Brief:
Copy all of the data below without altering a single line.

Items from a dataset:
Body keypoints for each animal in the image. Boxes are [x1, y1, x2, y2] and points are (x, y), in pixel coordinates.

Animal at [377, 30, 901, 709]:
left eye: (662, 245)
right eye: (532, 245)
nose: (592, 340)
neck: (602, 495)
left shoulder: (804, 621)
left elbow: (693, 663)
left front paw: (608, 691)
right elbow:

Task solution:
Body keypoints for each animal in the image. Boxes are [x1, y1, x2, y2] and points are (x, y), in pixel coordinates.

Animal at [377, 30, 901, 709]:
left eye: (662, 245)
right eye: (532, 245)
nose: (592, 340)
neck: (602, 495)
left shoulder: (804, 621)
left elbow: (693, 663)
left front paw: (608, 691)
right elbow:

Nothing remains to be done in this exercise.